## EXERCISE PROMPT
Using the data that follows, report how many lines include "многоквартирном"; output no other text.

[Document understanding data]
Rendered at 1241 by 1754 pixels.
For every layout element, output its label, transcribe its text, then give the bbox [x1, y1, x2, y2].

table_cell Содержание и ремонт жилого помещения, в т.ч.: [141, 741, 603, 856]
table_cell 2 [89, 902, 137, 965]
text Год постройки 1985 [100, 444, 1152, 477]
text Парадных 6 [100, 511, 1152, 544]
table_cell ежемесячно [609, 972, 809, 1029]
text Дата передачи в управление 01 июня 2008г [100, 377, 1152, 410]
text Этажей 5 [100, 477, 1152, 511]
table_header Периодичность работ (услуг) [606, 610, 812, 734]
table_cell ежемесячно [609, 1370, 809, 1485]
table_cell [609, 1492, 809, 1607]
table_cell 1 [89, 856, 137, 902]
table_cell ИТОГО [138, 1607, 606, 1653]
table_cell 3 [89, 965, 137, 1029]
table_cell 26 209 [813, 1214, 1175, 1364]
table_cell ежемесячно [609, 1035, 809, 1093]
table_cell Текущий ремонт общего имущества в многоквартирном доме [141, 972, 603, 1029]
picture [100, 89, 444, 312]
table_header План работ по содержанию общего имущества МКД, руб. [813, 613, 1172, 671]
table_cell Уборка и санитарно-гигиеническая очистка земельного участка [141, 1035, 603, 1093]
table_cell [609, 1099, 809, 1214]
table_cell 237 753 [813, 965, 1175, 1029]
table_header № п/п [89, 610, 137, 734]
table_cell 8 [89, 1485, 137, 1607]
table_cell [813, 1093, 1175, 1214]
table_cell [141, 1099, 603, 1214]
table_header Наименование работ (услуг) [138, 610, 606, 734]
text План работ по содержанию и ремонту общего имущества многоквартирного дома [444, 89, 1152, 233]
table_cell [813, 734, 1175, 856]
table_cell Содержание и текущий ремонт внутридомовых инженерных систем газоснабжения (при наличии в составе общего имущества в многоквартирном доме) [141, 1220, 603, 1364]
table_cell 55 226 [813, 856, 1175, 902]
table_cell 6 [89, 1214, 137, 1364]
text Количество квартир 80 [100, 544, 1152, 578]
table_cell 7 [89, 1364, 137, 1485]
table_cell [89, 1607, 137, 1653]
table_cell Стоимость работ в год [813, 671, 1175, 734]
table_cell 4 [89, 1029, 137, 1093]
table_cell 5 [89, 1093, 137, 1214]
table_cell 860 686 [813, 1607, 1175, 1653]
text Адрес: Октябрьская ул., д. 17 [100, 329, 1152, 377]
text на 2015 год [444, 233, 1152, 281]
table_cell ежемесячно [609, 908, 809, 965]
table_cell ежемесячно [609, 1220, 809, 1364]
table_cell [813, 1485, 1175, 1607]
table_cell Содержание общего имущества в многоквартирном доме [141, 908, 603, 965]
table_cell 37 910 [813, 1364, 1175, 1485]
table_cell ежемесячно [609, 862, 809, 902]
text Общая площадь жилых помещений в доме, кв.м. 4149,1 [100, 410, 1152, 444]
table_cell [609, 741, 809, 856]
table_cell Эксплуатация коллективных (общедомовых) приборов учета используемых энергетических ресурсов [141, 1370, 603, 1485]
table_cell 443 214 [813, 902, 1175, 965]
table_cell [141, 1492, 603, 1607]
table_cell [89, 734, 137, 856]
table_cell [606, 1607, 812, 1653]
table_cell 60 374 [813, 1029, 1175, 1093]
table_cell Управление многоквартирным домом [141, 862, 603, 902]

## ANSWER BOX
3